⟨
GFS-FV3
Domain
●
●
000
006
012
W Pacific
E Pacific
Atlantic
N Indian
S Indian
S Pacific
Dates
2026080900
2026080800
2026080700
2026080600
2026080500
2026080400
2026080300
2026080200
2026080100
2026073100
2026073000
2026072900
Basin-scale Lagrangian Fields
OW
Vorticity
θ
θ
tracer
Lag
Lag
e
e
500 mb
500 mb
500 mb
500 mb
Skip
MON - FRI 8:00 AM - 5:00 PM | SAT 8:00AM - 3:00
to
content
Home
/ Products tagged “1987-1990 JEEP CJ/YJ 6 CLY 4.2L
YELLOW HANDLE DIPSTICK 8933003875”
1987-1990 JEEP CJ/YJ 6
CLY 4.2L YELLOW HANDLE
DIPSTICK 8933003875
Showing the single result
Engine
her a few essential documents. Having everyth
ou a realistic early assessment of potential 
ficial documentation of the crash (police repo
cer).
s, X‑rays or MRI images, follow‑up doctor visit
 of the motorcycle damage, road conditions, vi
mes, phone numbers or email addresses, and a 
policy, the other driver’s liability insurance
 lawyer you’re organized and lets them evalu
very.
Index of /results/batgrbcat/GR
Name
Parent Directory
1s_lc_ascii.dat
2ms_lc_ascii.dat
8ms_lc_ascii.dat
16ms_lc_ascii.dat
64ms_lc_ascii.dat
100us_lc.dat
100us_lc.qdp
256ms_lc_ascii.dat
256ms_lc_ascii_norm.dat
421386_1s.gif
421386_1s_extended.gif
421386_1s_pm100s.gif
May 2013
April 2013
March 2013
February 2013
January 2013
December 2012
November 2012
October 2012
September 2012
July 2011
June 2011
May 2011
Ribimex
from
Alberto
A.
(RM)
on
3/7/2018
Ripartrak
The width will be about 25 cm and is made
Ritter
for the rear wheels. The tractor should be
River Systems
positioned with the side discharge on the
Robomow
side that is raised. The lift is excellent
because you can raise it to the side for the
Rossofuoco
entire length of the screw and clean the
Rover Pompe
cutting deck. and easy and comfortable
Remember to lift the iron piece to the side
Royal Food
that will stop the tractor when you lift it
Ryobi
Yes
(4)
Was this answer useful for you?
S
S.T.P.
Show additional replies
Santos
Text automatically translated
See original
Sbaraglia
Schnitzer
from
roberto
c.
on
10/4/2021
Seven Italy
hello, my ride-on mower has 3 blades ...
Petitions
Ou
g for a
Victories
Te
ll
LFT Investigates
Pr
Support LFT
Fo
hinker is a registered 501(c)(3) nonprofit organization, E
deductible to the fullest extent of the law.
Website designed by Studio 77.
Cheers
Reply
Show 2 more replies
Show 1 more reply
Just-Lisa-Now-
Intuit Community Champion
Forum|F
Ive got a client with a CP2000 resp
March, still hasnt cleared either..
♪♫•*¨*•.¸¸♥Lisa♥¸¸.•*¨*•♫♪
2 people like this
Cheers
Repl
⟩
## Work item:
After reading through the records, retype all of them exactly.

## Solution for this problem:
GFS-FV3
Domain
●
●
000
006
012
W Pacific
E Pacific
Atlantic
N Indian
S Indian
S Pacific
Dates
2026080900
2026080800
2026080700
2026080600
2026080500
2026080400
2026080300
2026080200
2026080100
2026073100
2026073000
2026072900
Basin-scale Lagrangian Fields
OW
Vorticity
θ
θ
tracer
Lag
Lag
e
e
500 mb
500 mb
500 mb
500 mb
Skip
MON - FRI 8:00 AM - 5:00 PM | SAT 8:00AM - 3:00
to
content
Home
/ Products tagged “1987-1990 JEEP CJ/YJ 6 CLY 4.2L
YELLOW HANDLE DIPSTICK 8933003875”
1987-1990 JEEP CJ/YJ 6
CLY 4.2L YELLOW HANDLE
DIPSTICK 8933003875
Showing the single result
Engine
her a few essential documents. Having everyth
ou a realistic early assessment of potential 
ficial documentation of the crash (police repo
cer).
s, X‑rays or MRI images, follow‑up doctor visit
 of the motorcycle damage, road conditions, vi
mes, phone numbers or email addresses, and a 
policy, the other driver’s liability insurance
 lawyer you’re organized and lets them evalu
very.
Index of /results/batgrbcat/GR
Name
Parent Directory
1s_lc_ascii.dat
2ms_lc_ascii.dat
8ms_lc_ascii.dat
16ms_lc_ascii.dat
64ms_lc_ascii.dat
100us_lc.dat
100us_lc.qdp
256ms_lc_ascii.dat
256ms_lc_ascii_norm.dat
421386_1s.gif
421386_1s_extended.gif
421386_1s_pm100s.gif
May 2013
April 2013
March 2013
February 2013
January 2013
December 2012
November 2012
October 2012
September 2012
July 2011
June 2011
May 2011
Ribimex
from
Alberto
A.
(RM)
on
3/7/2018
Ripartrak
The width will be about 25 cm and is made
Ritter
for the rear wheels. The tractor should be
River Systems
positioned with the side discharge on the
Robomow
side that is raised. The lift is excellent
because you can raise it to the side for the
Rossofuoco
entire length of the screw and clean the
Rover Pompe
cutting deck. and easy and comfortable
Remember to lift the iron piece to the side
Royal Food
that will stop the tractor when you lift it
Ryobi
Yes
(4)
Was this answer useful for you?
S
S.T.P.
Show additional replies
Santos
Text automatically translated
See original
Sbaraglia
Schnitzer
from
roberto
c.
on
10/4/2021
Seven Italy
hello, my ride-on mower has 3 blades ...
Petitions
Ou
g for a
Victories
Te
ll
LFT Investigates
Pr
Support LFT
Fo
hinker is a registered 501(c)(3) nonprofit organization, E
deductible to the fullest extent of the law.
Website designed by Studio 77.
Cheers
Reply
Show 2 more replies
Show 1 more reply
Just-Lisa-Now-
Intuit Community Champion
Forum|F
Ive got a client with a CP2000 resp
March, still hasnt cleared either..
♪♫•*¨*•.¸¸♥Lisa♥¸¸.•*¨*•♫♪
2 people like this
Cheers
Repl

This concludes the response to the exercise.